Ovarian cancer is the most lethal gynecological malignancy and the seventh most common cancer worldwide. Current diagnosis options for ovarian cancer suffer from a lack of sensitivity and specificity that lead to either over-diagnosis or missed cancers. Ovarian cancer due to its often-asymptomatic nature in the early stages, leads to late diagnosis and limited treatment options. Therefore, there is an urgent need for the development of sensitive and specific assays involving minimally invasive techniques.

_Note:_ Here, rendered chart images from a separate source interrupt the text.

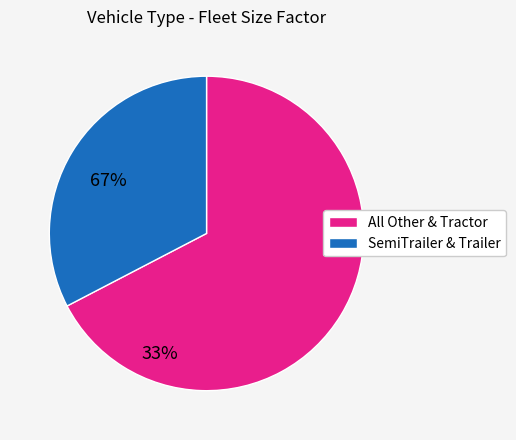

Is there a majority slice in this chart?

Yes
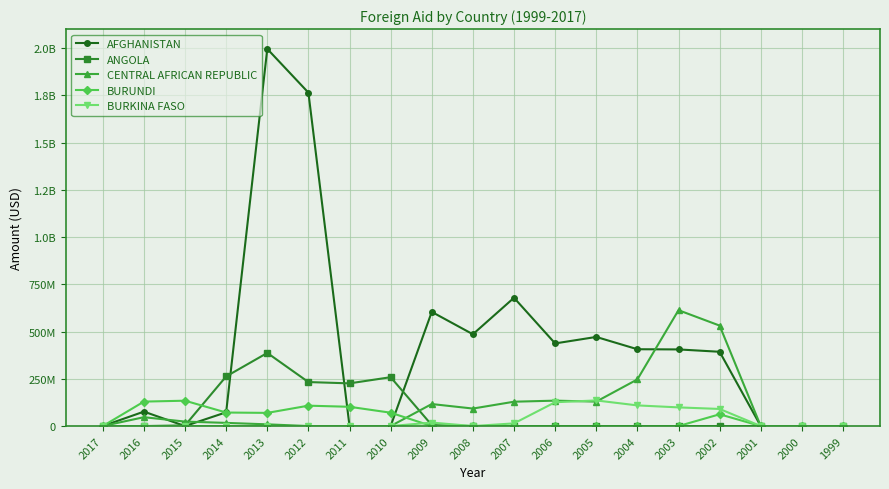

What are all the series names shown in the legend?

AFGHANISTAN, ANGOLA, CENTRAL AFRICAN REPUBLIC, BURUNDI, BURKINA FASO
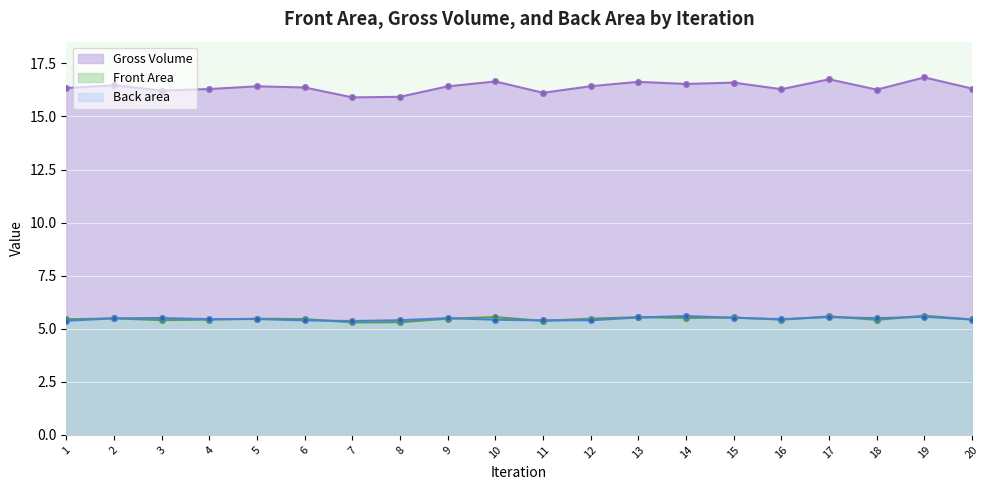

How many times do Back area and Gross Volume cross each other?

12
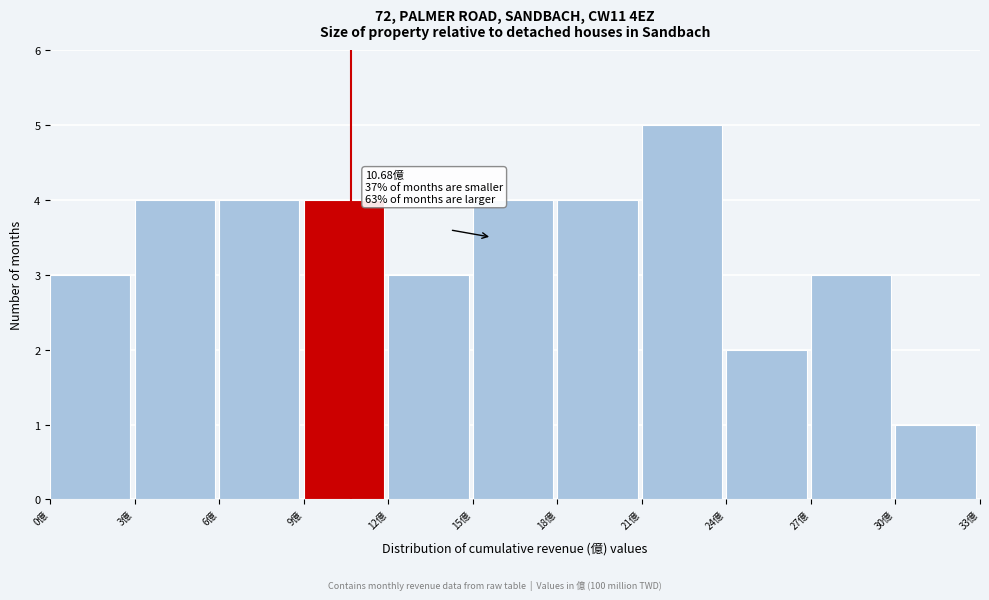

Which range on the x-axis has the tallest bar?

21 to 24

The primary aim of this doctoral thesis was to identify and validate promising novel biomarkers for ovarian cancer diagnosis. The aim was also to explore possibilities to develop a simple assay for the detection of cancer-associated glycoforms directly from human biofluids without any extensive preprocessing. The different studies focused on the development of a europium chelate-labeled nanoparticles (Eu-NPs)- aided immunoassay approach that uses glycan-based markers and their potential combinations for the detection of altered glycans of cancer patients. Several cancer-associated glycoprotein markers in combination with antibodies and lectins were tested to find the best functional biomarkers and their corresponding potential assays. The biomarker assays could significantly discriminate ovarian cancer from benign and healthy controls.

The result of this thesis presents several promising glycovariant biomarkers with a sensitive nanoparticle-based immunoassay approach for the diagnosis of ovarian cancer from unprocessed samples. This assay concept is robust, time-sensitive, requires minimal sample amounts and can be easily adapted to clinical settings and thus presents itself as a promising diagnostic test platform for ovarian cancer.